=== CHALLENGE ===
In the excerpt about the coco fiber and glue background mix, how long did the writer avoid touching the revised mixture once it was in place?

=== EXCERPT ===
[Start]

I let this first portion dry for a couple of days…it was under lights and had a fan drawing air across it with pretty low humidity (less than 35%). I think normally it would take 4-5 days to fully dry. After it dried, I noticed a couple of things. One thing, is that it dried solid as a ROCK! This didn’t seem right as plants are supposed to be able to root themselves into it. Secondly, it cracks as it dries and often exposes little bare spots where you can see the foam behind it. So this time, in going over it and other areas, I decided to alter my mixture a bit to:



3 parts coco fibre
3 parts peat
1 part Weldbond
1 part water

I also premixed the water and glue this time and stirred in the soil components gradually, which made mixing a LOT easier! This time round, after drying, the mixture took on a much more natural look and feel and seemed a LOT better! The difficult part about this mixture is that it was tougher to get it to stick to the GS in some places and I sometimes had to re-apply it here and there as I went. Once I got it to stay the way I wanted it, I didn’t DARE touch it for AT LEAST 2 days, at which time the glue had hardened and the mix would stay put. I ended up getting a feel for what types of places tended to be problematic for this mix, so after that I would apply the first mix before applying the second. This was time consuming, and although it worked out well in the end, I may consider going with applying soil to silicone like some people have done in the future…or maybe a combination of both…who knows?

[End]

=== ENTRIES PROVIDED ===
[Start]

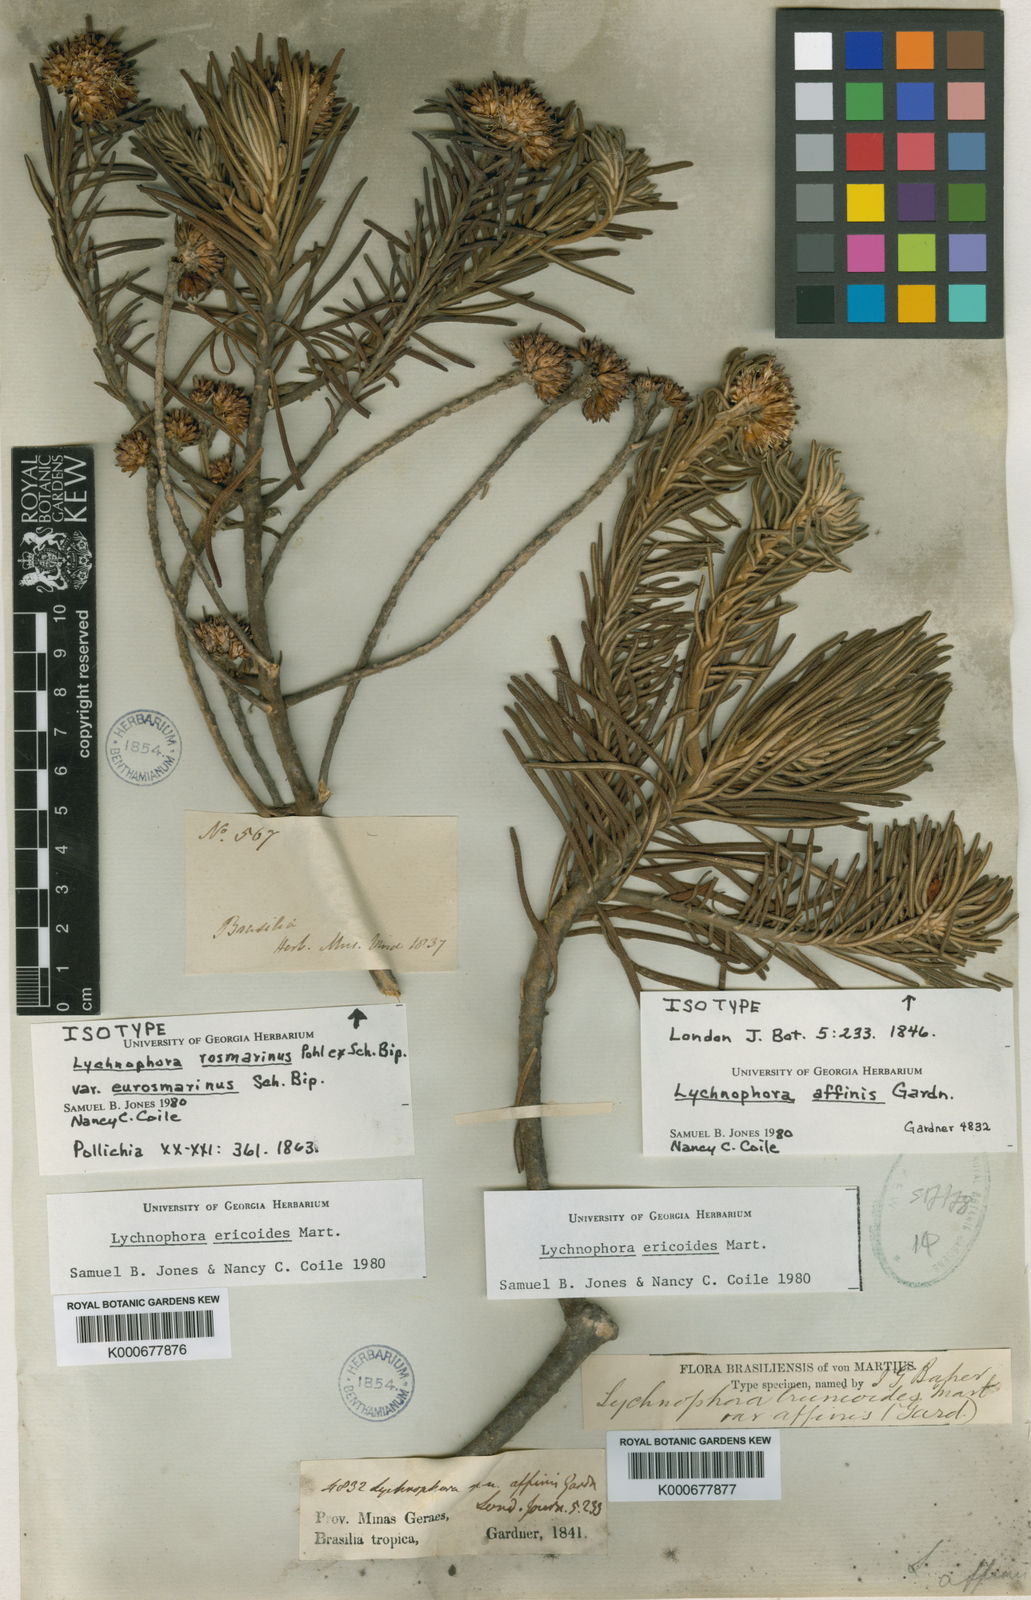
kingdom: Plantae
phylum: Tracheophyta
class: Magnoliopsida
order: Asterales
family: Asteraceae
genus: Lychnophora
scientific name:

[End]

=== FINISHED TASK ===
At least 2 days.